### Textauszug
___
Bild: Maria von Parmentiers „Der Hafen von Dieppe“, 1878, Nationalgalerie B…
In Berlin in der Potsdamer Str. 81a befindet sich im Hinterhof eine alte
Villa, benannt nach Anton von Werner, Hof- und Gesellschaftsmaler der
Kaiserzeit und vierzig Jahre lang Präsident der Akademie der Künste. 1879
ließ er in die von ihm reformierten Regeln für die Aufnahme in die
künstlerische Ausbildung eigens hineinschreiben: „Schülerinnen finden keine
Aufnahme.“ So kam es, dass in Berlin Frauen zum offiziellen Kunststudium
erst 1919 zugelassen wurden, in dem Jahr, in dem Frauen auch das Wahlrecht
erhielten.
Schräg gegenüber von Werners Villa liegt im Hinterhof der Potsdamer Straße
98a ein schönes Backsteingebäude, in dem der älteste Künstlerinnenverein
Deutschlands, 1867 gegründet, aus diesem Grund eine eigene Mal- und
Zeichenschule unterhielt. Denn dem verwehrten akademischen Studium zum
Trotz gab es ja Künstlerinnen, die für den privaten Unterricht bei Malern
oft ein Vielfaches von dem bezahlen mussten, was es für Männer kostete. Der
Verein der Berliner Künstlerinnen und Kunstfreundinnen schuf in dieser
Situation Abhilfe.
Die Malerin Dora Hitz, die von der Königin von Rumänien gefördert worden
war, gehörte zu den Frauen, die Ende des 19. Jahrhunderts von ihrer Kunst
leben konnten und Anerkennung fanden. In Berlin hat sie 1898 die Berliner
Secession mitbegründet, eine Künstlergruppe, die den Impressionismus in
Deutschland auf den Weg brachte, in Opposition zur akademischen Malerei.
## Geschenk der „Gönnerinnen“
Von ihr besitzt die [1][Alte Nationalgalerie, die die Impressionisten] mit
Ankäufen förderte, als diese bewegte Malerei jung war, ein großes Bild:
„Kirschenernte“. Allerdings war es nicht als Kauf in das damals als
fortschrittlich angesehene Museum gekommen, sondern als Geschenk der
„Gönnerinnen“ der Malerin. Es ist eine in windbewegte Farbflecken
aufgelöste ländliche Szene, fast idyllisch im Zusammenkommen von spielenden
Kindern und sich ausruhenden Frauen, bis auf einen Mann am Rand, der eine
der Pflückerinnen unangenehm bedrängt.
___
### Bereitgestelltes Material
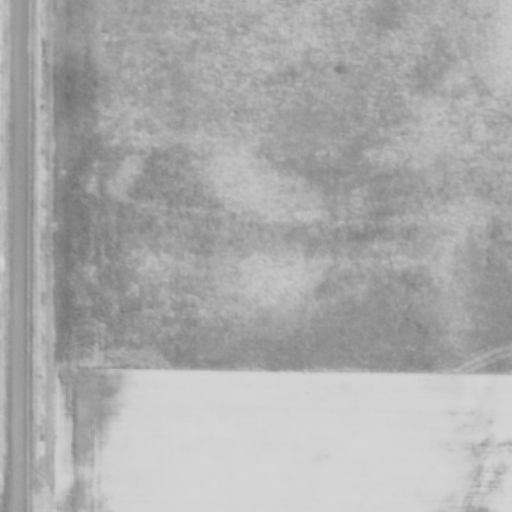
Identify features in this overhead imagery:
road: (21, 256)
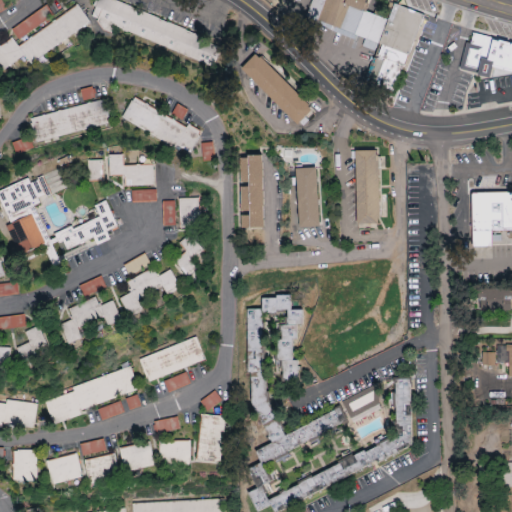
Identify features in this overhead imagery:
road: (491, 6)
building: (349, 19)
building: (31, 22)
building: (153, 31)
building: (42, 38)
building: (395, 45)
road: (296, 50)
building: (485, 56)
road: (426, 66)
road: (453, 67)
road: (172, 85)
building: (276, 88)
road: (485, 99)
road: (375, 119)
building: (69, 122)
building: (161, 126)
road: (456, 132)
building: (95, 170)
road: (495, 170)
building: (131, 171)
building: (367, 187)
building: (251, 191)
building: (143, 195)
building: (307, 197)
road: (463, 211)
building: (189, 212)
road: (271, 212)
building: (168, 213)
building: (490, 215)
building: (48, 219)
road: (358, 235)
road: (4, 246)
building: (189, 255)
road: (317, 258)
road: (75, 277)
building: (8, 288)
building: (148, 290)
building: (495, 299)
building: (89, 317)
building: (12, 322)
road: (446, 322)
building: (346, 337)
building: (32, 345)
building: (4, 354)
building: (487, 359)
building: (171, 360)
road: (380, 361)
building: (279, 379)
road: (169, 404)
building: (17, 415)
building: (210, 438)
building: (174, 453)
building: (136, 456)
road: (432, 456)
building: (350, 457)
building: (24, 465)
building: (64, 469)
building: (101, 469)
building: (506, 475)
building: (158, 506)
building: (120, 511)
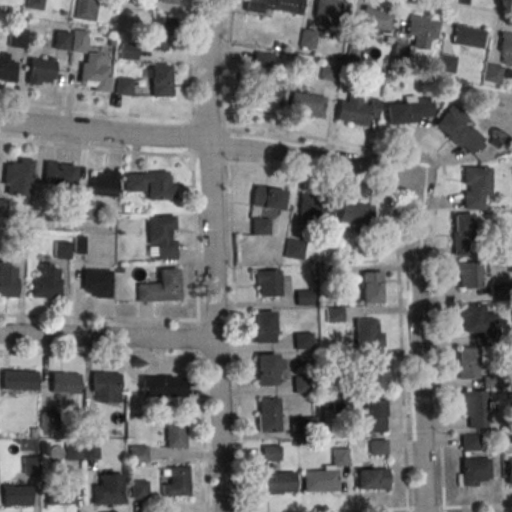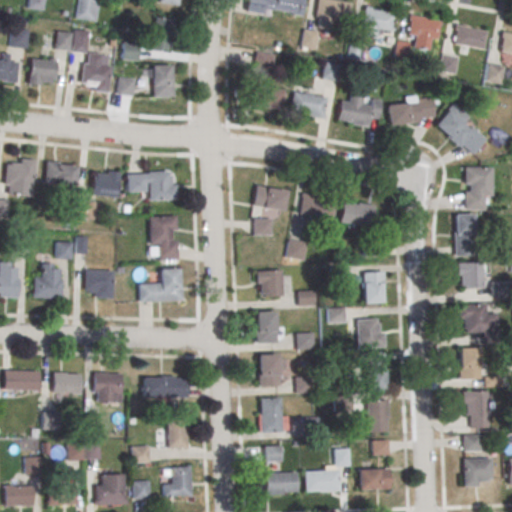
___
### Teile der Übung
A. Stelle die gesamte Auflistung oben als JSON-Liste von Zeichenketten dar, mit einem Eintrag pro Zeile und ohne Leerzeilen. Lass die Bilder in deiner Antwort weg.
B. Schreibe den Text über Künstlerinnen im Berlin der Kaiserzeit im Anschluss an seinen letzten Satz weiter.

### Ergebnisse
A.
[
  "Identify features in this overhead imagery:",
  "road: (21, 256)",
  "Identify features in this overhead imagery:",
  "road: (491, 6)",
  "building: (349, 19)",
  "building: (31, 22)",
  "building: (153, 31)",
  "building: (42, 38)",
  "building: (395, 45)",
  "road: (296, 50)",
  "building: (485, 56)",
  "road: (426, 66)",
  "road: (453, 67)",
  "road: (172, 85)",
  "building: (276, 88)",
  "road: (485, 99)",
  "road: (375, 119)",
  "building: (69, 122)",
  "building: (161, 126)",
  "road: (456, 132)",
  "building: (95, 170)",
  "road: (495, 170)",
  "building: (131, 171)",
  "building: (367, 187)",
  "building: (251, 191)",
  "building: (143, 195)",
  "building: (307, 197)",
  "road: (463, 211)",
  "building: (189, 212)",
  "road: (271, 212)",
  "building: (168, 213)",
  "building: (490, 215)",
  "building: (48, 219)",
  "road: (358, 235)",
  "road: (4, 246)",
  "building: (189, 255)",
  "road: (317, 258)",
  "road: (75, 277)",
  "building: (8, 288)",
  "building: (148, 290)",
  "building: (495, 299)",
  "building: (89, 317)",
  "building: (12, 322)",
  "road: (446, 322)",
  "building: (346, 337)",
  "building: (32, 345)",
  "building: (4, 354)",
  "building: (487, 359)",
  "building: (171, 360)",
  "road: (380, 361)",
  "building: (279, 379)",
  "road: (169, 404)",
  "building: (17, 415)",
  "building: (210, 438)",
  "building: (174, 453)",
  "building: (136, 456)",
  "road: (432, 456)",
  "building: (350, 457)",
  "building: (24, 465)",
  "building: (64, 469)",
  "building: (101, 469)",
  "building: (506, 475)",
  "building: (158, 506)",
  "building: (120, 511)"
]

B.
Die „Kirschenernte“ von Dora Hitz ist jetzt in der Ausstellung „Kampf um
Sichtbarkeit“ in der Alten Nationalgalerie in Berlin zu sehen. Die zeigt
vor 1919 entstandene Werke von Künstlerinnen aus dem Bestand; die meisten
von ihnen sind heute kaum noch bekannt. Die Schau ist Teil einer Revision
der eigenen Sammlung, die eben auch Schwächen eingestehen und Fehlstellen
markieren muss. Nur 2 Prozent der Werke im Bestand vor 1919 stammen von
Künstlerinnen, ausgestellt davon wurde noch weniger. Dabei hatte es selbst
im 19. Jahrhundert schon eine größere Präsenz von Künstlerinnen gegeben.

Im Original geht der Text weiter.